▸ TEXT FOR ANALYSIS
[Start of section]

In addition to the one fibrous carbon material or two or more fibrous carbon materials, one other electro-conductive agent or two or more other electro-conductive agents may be included in the active material-containing layer. For example, carbon materials in the form of particles may be used as other electro-conductive agents. Examples of such particulate electro-conductive agents include carbon black such as acetylene black and graphite. For example, plate-shaped or flaky carbon materials including graphene may also be used as other electro-conductive agents. Such non-fibrous other electro-conductive agents fill gaps which may be formed between composites formed of the active material particles and the fibrous carbon material(s), and thus can improve the electron conductivity of the active material-containing layer. Therefore, it is preferable to include other electro-conductive agents in addition to the fibrous carbon material(s). In addition to including the electro-conductive agent, a carbon coating or an electron-conductive inorganic material coating may also be applied to the surface of the active material particles.


The thickener functions to bond the active material and the electro-conductive agent. The thickener also contributes to improvement of the uniformity of the active material-containing layer. Specifically, a slurry including materials such as active materials is used, for example, to form the active material-containing layer as described later, and adding the thickener to the slurry can improve the viscosity of the slurry thereby enhancing the productivity. Also, adding the thickener improves the dispersion of the carbon materials, which leads to better dispersion of the fibrous carbon material or other electro-conductive agents in the slurry, and accordingly a better distribution of the fibrous carbon material or other electro-conductive agents in the active material-containing layer. Namely, adding the thickener leads to preventing agglomeration of the active materials, making the reaction distribution in the electrode uniform. One, or two or more selected from the group consisting of carboxymethyl cellulose (CMC), salts of carboxymethyl cellulose, and polyvinyl pyrrolidone (PVP) may be used as the thickener. For example, sodium salt of CMC (CMCNa) can be cited as a carboxymethyl cellulose salt.


The binder may be added to fill gaps among the dispersed active materials or fibrous carbon materials and also to bind the active materials and the fibrous carbon materials with the current collector. Examples of the binder include water-soluble binders such as fluororubber, styrene-butadiene rubber (SBR), polyacrylic acid (PAA), and polyacrylonitrile (PAN). One of these may be used as the binder, or two or more of these may be used in combination as the binder.


The blending proportions of the active material, fibrous carbon material, other electro-conductive agents, thickener, and binder in the active material-containing layer is preferably as follows: 0.2 parts by mass to 3 parts by mass of the fibrous carbon material, 1 part by mass to 6 parts by mass of other electro-conductive agents (such as acetylene black), 1 part by mass to 4 parts by mass of the thickener (such as CMC), and 0.5 parts by mass to 3 parts by mass of the binder (such as SBR), with respect to 100 parts by mass of the active material (titanium-niobium composite oxide, or titanium-niobium composite oxide and other electrode active materials).

[End of section]

▸ DATASET RECORDS
[Start of section]

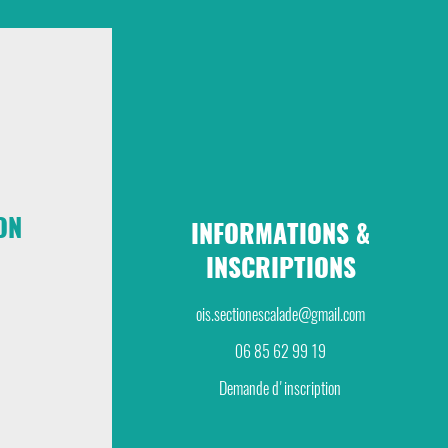
ON
INFORMATIONS &
INSCRIPTIONS
ois.sectionescalade@gmail.com
06 85 62 99 19
Demande d'inscription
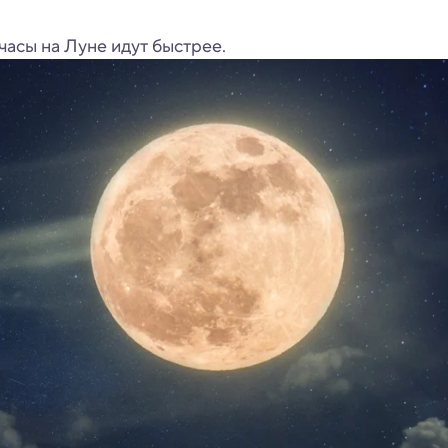
часы на Луне идут быстрее.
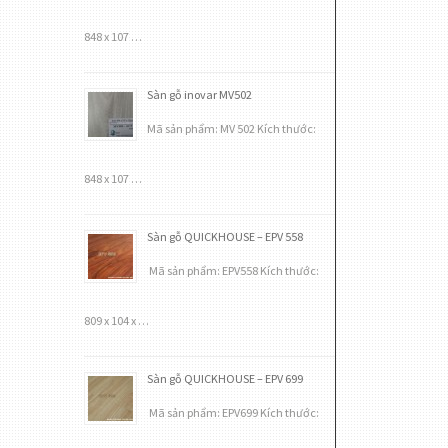
848 x 107 …
Sàn gỗ inovar MV502
Mã sản phẩm: MV 502 Kích thước:
848 x 107 …
Sàn gỗ QUICKHOUSE – EPV 558
Mã sản phẩm: EPV558 Kích thước:
809 x 104 x …
Sàn gỗ QUICKHOUSE – EPV 699
Mã sản phẩm: EPV699 Kích thước:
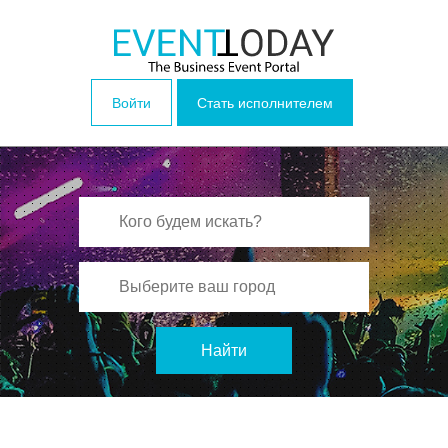
Войти
Стать исполнителем
Найти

[End of section]

▸ INSTRUCTIONS
1. Reproduce verbatim the portion of the passage on electrode materials starting with "The binder may" and going on through "as the binder.".
2. Rewrite all of the rows with "Sàn gỗ" replaced by "Ván sàn" wherever it occurs, keeping everything else unchanged, and omit the picture lines from your answer.
The passage on electrode materials and the rows have no connection to each other.

▸ SOLUTIONS IN ORDER
1.
The binder may be added to fill gaps among the dispersed active materials or fibrous carbon materials and also to bind the active materials and the fibrous carbon materials with the current collector. Examples of the binder include water-soluble binders such as fluororubber, styrene-butadiene rubber (SBR), polyacrylic acid (PAA), and polyacrylonitrile (PAN). One of these may be used as the binder, or two or more of these may be used in combination as the binder.

2.
ON
INFORMATIONS &
INSCRIPTIONS
ois.sectionescalade@gmail.com
06 85 62 99 19
Demande d'inscription
часы на Луне идут быстрее.
848 x 107 …
Ván sàn inovar MV502
Mã sản phẩm: MV 502 Kích thước:
848 x 107 …
Ván sàn QUICKHOUSE – EPV 558
Mã sản phẩm: EPV558 Kích thước:
809 x 104 x …
Ván sàn QUICKHOUSE – EPV 699
Mã sản phẩm: EPV699 Kích thước:
Войти
Стать исполнителем
Найти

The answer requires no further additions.